Nelson City Council community services group manager Andrew White said power was restored to the building on Sunday, and the fitness centre was able to reopen and operate as usual.

However, as pool circulation equipment was damaged, the pool itself was not expected to reopen until Friday.

(Nelson Mail, 7 February 2024)

Yacht club needs $500k to fix earthquake issues

New Zealand’s oldest yacht club needs to raise $500,000 by July to fix earthquake issues in the building.

About two years ago, the Nelson Yacht Club commissioned an assessment that discovered the building was likely to be rated at less than 34% of the national building standard (NBS). This would make it earthquake-prone.

Rather than waiting for a detailed assessment, the club decided to push on with repairs, club manager Tim Fraser-Harris said.

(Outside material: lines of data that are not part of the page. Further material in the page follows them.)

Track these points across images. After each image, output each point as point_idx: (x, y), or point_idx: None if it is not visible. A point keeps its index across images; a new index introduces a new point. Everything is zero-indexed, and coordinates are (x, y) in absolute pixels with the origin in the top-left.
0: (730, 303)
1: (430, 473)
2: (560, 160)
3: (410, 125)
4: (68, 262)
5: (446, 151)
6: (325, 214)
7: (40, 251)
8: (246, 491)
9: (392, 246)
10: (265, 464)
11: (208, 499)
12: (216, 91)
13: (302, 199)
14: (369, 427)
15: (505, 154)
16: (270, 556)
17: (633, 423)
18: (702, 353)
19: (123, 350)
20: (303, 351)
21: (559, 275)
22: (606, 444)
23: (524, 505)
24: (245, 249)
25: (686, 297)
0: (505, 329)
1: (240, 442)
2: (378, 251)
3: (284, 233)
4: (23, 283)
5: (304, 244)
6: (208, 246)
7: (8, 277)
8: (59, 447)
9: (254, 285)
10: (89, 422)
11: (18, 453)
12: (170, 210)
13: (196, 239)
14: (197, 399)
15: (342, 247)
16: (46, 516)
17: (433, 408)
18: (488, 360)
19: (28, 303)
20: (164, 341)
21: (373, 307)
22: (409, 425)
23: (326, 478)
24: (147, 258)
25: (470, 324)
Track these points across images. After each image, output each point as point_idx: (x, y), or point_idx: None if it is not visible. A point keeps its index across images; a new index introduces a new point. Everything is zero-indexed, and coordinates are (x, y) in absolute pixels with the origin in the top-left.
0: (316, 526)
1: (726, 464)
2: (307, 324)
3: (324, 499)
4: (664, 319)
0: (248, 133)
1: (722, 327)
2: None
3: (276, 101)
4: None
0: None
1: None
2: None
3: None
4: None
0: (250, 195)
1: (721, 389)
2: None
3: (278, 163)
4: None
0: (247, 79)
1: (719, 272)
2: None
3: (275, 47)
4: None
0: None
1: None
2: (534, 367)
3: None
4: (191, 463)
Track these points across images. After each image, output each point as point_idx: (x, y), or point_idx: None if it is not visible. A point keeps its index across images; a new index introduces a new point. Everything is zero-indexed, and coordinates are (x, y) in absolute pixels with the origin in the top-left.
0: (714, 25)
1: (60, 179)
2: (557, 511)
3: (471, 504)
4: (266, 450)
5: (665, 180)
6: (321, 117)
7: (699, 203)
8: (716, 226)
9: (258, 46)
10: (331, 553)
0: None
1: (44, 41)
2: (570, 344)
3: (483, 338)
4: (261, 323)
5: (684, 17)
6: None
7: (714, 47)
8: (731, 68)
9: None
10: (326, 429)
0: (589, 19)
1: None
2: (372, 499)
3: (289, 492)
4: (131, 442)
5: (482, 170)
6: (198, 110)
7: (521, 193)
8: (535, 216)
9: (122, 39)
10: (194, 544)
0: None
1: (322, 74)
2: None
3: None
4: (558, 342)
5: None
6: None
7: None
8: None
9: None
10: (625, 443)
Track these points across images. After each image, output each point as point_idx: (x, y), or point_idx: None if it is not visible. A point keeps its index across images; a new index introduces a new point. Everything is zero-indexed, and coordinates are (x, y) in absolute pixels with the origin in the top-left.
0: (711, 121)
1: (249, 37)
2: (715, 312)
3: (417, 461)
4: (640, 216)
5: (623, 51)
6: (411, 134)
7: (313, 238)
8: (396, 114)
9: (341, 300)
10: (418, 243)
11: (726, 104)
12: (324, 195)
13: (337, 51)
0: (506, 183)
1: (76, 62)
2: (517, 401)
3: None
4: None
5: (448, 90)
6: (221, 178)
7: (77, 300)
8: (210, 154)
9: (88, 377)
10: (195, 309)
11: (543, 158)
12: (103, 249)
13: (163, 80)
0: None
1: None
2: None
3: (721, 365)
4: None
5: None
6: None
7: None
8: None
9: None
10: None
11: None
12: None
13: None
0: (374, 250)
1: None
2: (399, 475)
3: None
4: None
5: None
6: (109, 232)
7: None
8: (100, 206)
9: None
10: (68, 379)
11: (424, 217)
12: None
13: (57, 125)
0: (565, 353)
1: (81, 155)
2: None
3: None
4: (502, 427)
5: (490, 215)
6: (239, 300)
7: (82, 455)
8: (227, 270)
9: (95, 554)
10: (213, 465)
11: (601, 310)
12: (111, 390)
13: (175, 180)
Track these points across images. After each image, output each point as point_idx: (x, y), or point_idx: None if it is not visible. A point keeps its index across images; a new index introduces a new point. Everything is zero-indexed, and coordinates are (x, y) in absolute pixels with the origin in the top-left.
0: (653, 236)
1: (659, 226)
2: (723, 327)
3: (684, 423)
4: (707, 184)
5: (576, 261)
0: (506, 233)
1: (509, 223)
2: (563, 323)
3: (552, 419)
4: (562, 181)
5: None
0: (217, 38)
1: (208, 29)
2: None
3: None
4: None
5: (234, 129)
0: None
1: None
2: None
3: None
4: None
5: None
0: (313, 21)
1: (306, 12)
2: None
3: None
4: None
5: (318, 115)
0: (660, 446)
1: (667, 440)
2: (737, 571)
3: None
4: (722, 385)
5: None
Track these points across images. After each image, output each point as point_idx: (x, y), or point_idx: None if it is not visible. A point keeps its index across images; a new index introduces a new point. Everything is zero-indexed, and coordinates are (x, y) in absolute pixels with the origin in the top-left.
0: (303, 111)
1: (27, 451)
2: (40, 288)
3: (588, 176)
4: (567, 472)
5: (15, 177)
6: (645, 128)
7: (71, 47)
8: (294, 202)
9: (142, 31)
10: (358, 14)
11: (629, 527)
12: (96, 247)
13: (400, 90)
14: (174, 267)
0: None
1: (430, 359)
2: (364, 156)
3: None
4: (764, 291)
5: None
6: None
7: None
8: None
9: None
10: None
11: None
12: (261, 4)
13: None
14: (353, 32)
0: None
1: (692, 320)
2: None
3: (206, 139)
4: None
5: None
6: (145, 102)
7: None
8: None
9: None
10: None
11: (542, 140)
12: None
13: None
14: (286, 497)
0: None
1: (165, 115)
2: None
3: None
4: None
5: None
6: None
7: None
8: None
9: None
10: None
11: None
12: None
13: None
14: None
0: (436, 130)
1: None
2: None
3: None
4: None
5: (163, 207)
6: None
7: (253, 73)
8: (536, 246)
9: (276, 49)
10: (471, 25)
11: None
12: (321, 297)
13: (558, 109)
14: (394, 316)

(Nelson Mail, 7 February 2024)

Construction will begin this year at the New World site

Richmond’s proposed New World supermarket at Three Brothers’ Corner will get underway this year and is expected to be completed in 2025.

Foodstuffs South Island head of property strategy, Rebecca Parish, says consenting work is progressing with the Tasman District Council and preparations are being made for site works. Construction is scheduled to begin in the second half of this year and is due to be completed next year.

The company has owned the 1.64ha site on the corner of Bateup Rd and Gladstone Rd since 2007 and was granted consent in 2016 for a 4,000 square meter supermarket and two retail tenancies.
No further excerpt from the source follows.